**WHAT IS REQUIRED:** Once the line with "the device.</span></span> |" is found in the entries below, repeat it and each following line exactly, up to and including the line with "downloading updates.</span></span> |". Add no other lines.

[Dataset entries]
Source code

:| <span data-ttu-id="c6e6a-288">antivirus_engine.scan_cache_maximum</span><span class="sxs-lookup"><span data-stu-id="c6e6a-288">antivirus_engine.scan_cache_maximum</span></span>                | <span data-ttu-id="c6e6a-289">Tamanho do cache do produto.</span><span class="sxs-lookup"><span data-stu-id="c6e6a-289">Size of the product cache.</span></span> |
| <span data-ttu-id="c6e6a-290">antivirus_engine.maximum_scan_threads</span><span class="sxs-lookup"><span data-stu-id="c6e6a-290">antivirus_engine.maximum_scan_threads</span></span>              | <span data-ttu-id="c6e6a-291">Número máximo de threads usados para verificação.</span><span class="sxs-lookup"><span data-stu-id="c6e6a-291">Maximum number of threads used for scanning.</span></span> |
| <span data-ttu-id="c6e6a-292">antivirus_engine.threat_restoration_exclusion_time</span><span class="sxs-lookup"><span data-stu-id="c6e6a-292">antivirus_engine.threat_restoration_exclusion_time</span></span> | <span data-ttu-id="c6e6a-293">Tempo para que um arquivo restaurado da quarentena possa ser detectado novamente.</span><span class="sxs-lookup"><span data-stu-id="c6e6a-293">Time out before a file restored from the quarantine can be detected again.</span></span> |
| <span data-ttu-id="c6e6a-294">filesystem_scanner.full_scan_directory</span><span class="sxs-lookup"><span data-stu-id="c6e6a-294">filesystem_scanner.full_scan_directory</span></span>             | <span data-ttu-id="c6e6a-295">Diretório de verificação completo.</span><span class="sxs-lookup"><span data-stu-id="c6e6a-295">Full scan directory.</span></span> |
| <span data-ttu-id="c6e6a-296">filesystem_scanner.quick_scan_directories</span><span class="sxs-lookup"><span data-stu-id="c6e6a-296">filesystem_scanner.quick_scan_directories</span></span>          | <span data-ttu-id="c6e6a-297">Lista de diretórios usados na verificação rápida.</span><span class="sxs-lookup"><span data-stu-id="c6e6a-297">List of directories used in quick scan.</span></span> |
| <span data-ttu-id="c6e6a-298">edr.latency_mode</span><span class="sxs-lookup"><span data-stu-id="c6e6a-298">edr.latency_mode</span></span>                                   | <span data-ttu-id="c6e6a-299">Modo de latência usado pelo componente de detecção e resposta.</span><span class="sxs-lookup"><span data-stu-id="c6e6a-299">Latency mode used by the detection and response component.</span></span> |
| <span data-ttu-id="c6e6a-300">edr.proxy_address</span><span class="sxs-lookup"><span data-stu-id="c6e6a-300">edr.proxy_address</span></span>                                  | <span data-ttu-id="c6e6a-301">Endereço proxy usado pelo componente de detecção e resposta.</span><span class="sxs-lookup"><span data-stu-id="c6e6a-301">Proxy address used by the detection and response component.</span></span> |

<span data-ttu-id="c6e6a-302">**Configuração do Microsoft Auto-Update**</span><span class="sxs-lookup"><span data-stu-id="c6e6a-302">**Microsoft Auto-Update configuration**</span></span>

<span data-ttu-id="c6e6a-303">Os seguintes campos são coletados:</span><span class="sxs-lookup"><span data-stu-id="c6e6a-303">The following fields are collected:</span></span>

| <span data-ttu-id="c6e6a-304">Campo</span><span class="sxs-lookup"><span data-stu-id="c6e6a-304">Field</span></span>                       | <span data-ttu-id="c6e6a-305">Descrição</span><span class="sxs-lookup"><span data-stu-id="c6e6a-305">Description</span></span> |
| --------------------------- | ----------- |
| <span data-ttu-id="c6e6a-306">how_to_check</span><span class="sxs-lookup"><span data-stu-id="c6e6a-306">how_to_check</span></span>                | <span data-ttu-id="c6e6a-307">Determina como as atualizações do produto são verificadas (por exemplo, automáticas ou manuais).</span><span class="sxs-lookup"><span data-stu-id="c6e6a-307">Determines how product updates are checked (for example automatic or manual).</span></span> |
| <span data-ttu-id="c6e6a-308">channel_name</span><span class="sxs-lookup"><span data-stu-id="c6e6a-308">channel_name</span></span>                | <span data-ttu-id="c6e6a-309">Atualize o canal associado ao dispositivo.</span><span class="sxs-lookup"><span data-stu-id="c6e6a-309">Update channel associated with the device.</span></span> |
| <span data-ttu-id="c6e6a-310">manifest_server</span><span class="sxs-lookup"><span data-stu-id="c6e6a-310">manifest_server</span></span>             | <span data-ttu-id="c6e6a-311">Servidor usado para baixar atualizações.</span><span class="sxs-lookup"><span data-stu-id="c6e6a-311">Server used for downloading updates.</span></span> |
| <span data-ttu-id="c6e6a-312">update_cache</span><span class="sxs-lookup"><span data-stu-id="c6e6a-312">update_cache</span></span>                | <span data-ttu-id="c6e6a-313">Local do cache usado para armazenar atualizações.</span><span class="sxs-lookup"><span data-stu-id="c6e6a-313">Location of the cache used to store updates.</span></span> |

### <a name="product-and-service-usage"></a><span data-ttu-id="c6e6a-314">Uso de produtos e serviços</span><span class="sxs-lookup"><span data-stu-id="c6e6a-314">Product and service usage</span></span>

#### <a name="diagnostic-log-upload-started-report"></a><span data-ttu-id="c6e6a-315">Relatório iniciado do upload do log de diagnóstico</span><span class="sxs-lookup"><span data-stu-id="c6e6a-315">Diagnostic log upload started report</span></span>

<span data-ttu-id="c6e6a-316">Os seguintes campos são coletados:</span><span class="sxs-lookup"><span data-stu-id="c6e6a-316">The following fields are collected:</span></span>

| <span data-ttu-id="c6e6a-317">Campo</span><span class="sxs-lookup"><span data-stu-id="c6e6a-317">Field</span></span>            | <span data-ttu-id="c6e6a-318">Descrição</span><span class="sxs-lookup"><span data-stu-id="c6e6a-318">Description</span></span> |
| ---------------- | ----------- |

**RESULT OF THIS TASK:**
| <span data-ttu-id="c6e6a-308">channel_name</span><span class="sxs-lookup"><span data-stu-id="c6e6a-308">channel_name</span></span>                | <span data-ttu-id="c6e6a-309">Atualize o canal associado ao dispositivo.</span><span class="sxs-lookup"><span data-stu-id="c6e6a-309">Update channel associated with the device.</span></span> |
| <span data-ttu-id="c6e6a-310">manifest_server</span><span class="sxs-lookup"><span data-stu-id="c6e6a-310">manifest_server</span></span>             | <span data-ttu-id="c6e6a-311">Servidor usado para baixar atualizações.</span><span class="sxs-lookup"><span data-stu-id="c6e6a-311">Server used for downloading updates.</span></span> |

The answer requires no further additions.